II. — IMPORTANCE DES AFFAIRES.

L’enquête ayant été conçue primitivement en vue des populations ouvrières, dont on voulait constater l’état matériel et moral, on résolut de circonscrire les recherches dans les limites du monde industriel. Rien de plus net en théorie; mais, dans la pratique, où finit l’industrie? où commence le commerce? Tel fut le premier problème qui se présenta et qui fut ainsi résolu : « Tout entrepreneur, s’est-on dit, qui fait subir aux produits par son travail un changement quelconque, est un industriel ; tous ceux qui se bornent à revendre les produits tels qu’ils les ont achetés, sans autre façon qu’un transport ou un fractionnement nécessaire à la vente, sont des commerçans. »

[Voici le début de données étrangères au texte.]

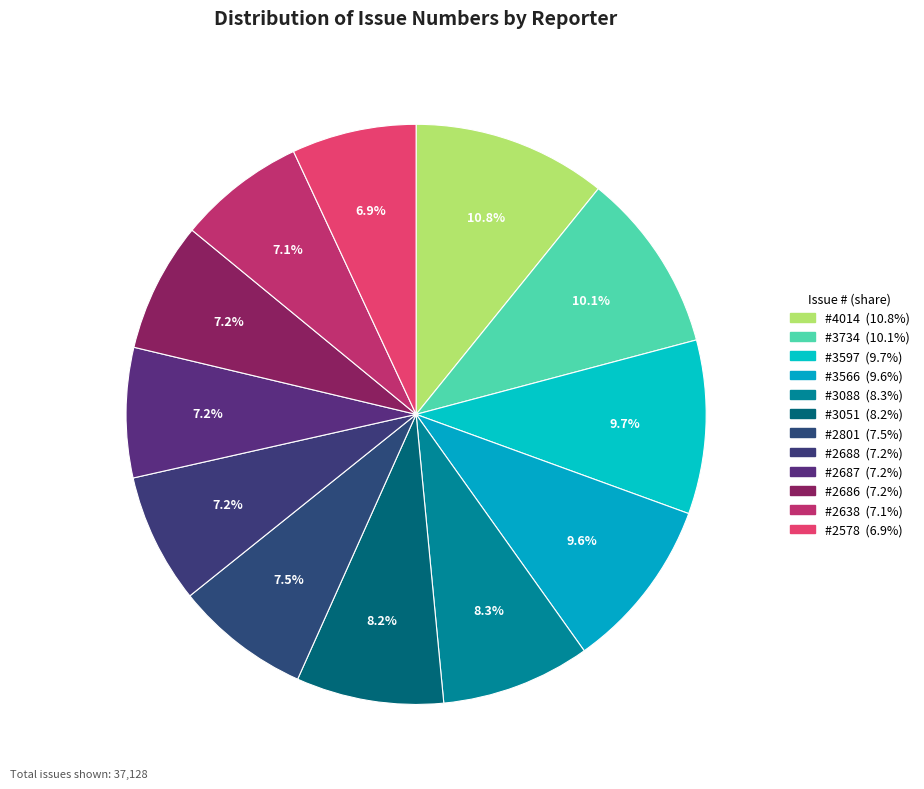

Rank the categories by value from highest to lowest.

n-miyamoto, kanehiro, n-ando(3597), jun0, k-okada, win-ei, n-ando(2801), n-ando(2688), n-ando(2687), n-ando(2686), n-ando(2638), n-ando(2578)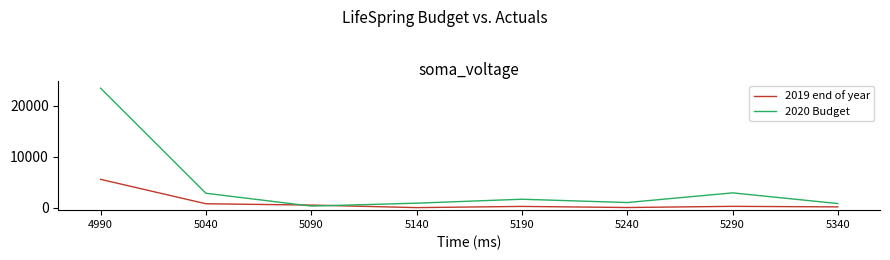

Which series has the largest range (max minus min)?

2020 Budget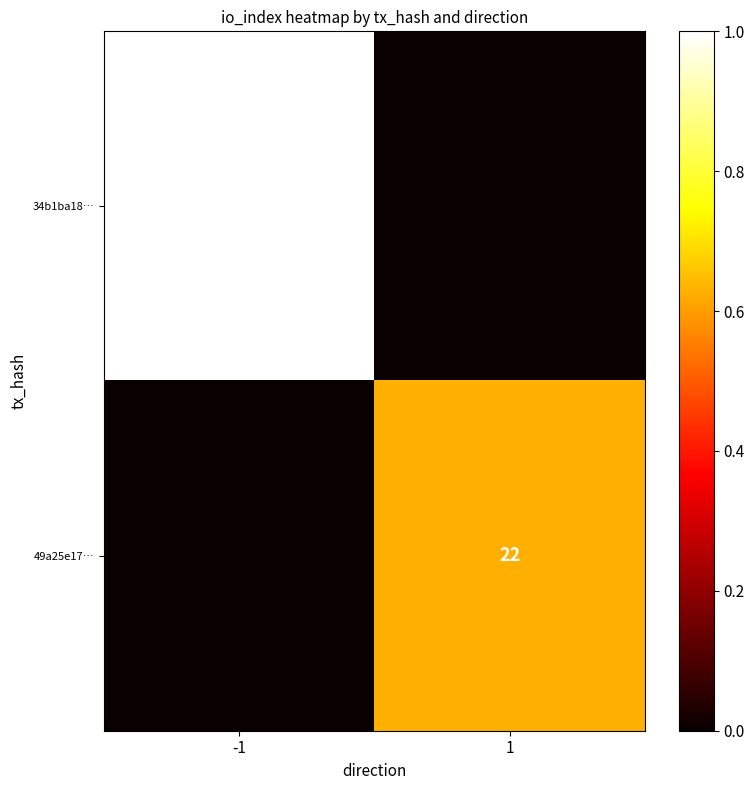

Is the value of 34b1ba18… at -1 greater than the value of 49a25e17… at 1?

Yes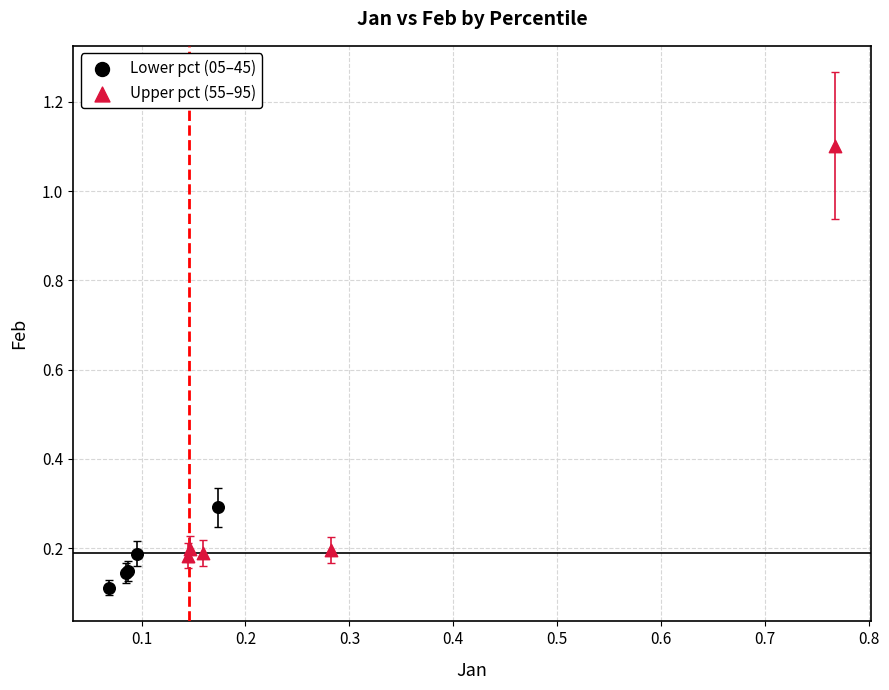

Which series has the largest Y range (max minus min)?

Upper pct (55–95)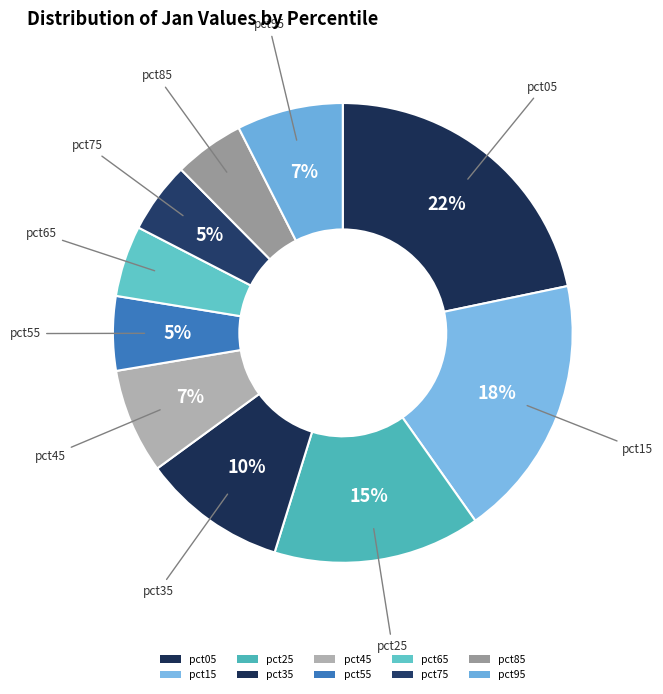

What is the change in value from pct75 to pct95?

+0.3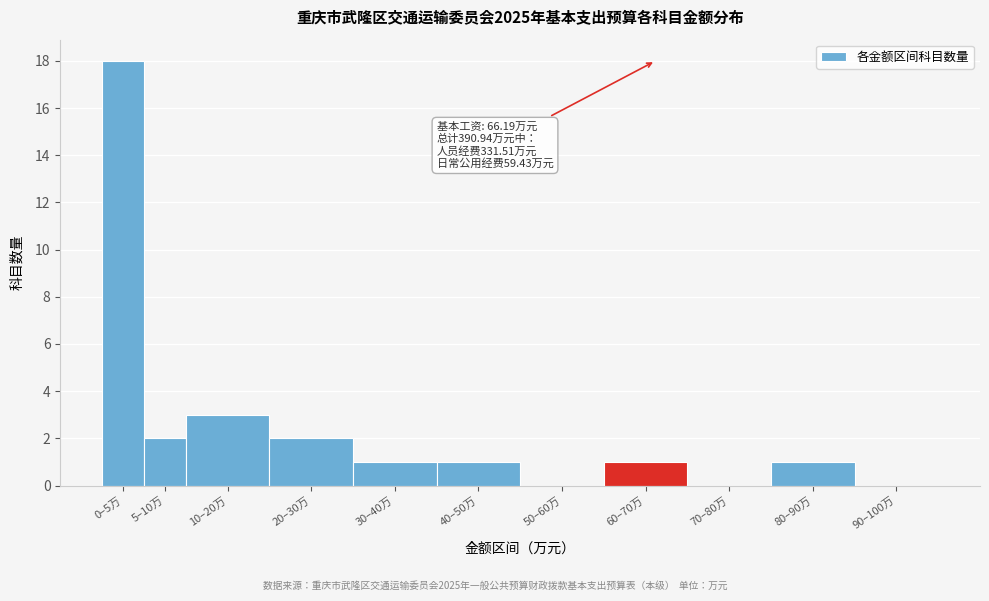

Reading left to right, what are all the values shown in this chart?

0–5万=18	5–10万=2	10–20万=3	20–30万=2	30–40万=1	40–50万=1	50–60万=0	60–70万=1	70–80万=0	80–90万=1	90–100万=0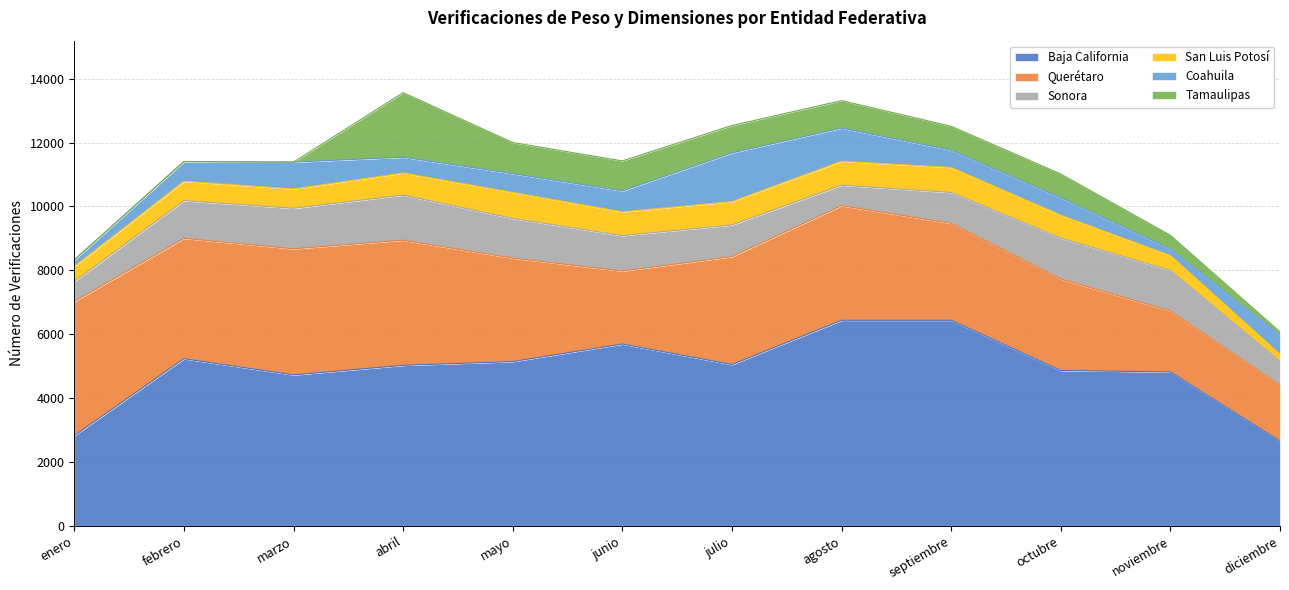

What position from the right is enero?

12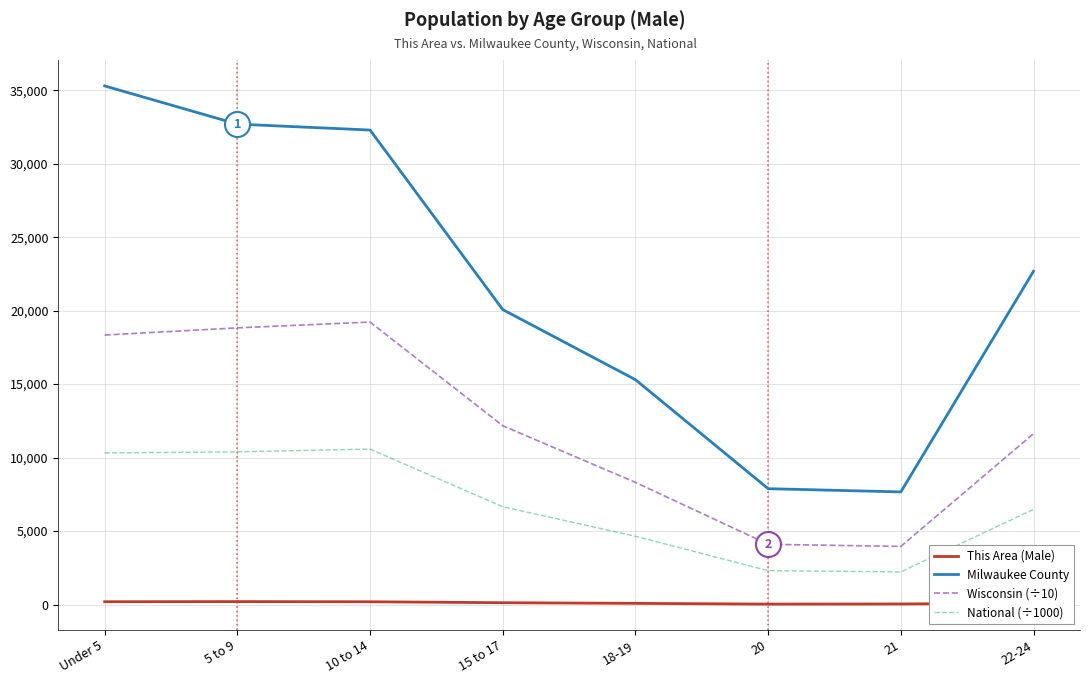

List the series in order of their peak value, highest first.

Milwaukee County, Wisconsin (÷10), National (÷1000), This Area (Male)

On espérait que le recensement individuel des entrepreneurs conduirait à connaître le nombre des ouvriers; mais on remarqua bientôt que beaucoup de ceux-ci, travaillant à façon pour plusieurs maisons à la fois ou desservant une clientelle de particuliers, donneraient lieu nécessairement à des erreurs, que tantôt il y aurait double emploi, et tantôt omission. On prévint cet inconvénient en faisant recenser et en classant parmi les entrepreneurs tout individu travaillant à domicile et non attaché d’une manière spéciale à un établissement particulier. Cette méthode donna les résultats suivans :


7,117 patrons occupant plus de 10 ouvriers,
25,116 occupant de 2 à 10 ouvriers,
32,583 n’employant qu’un auxiliaire, ouvrier ou apprenti, et le plus souvent travaillant seuls.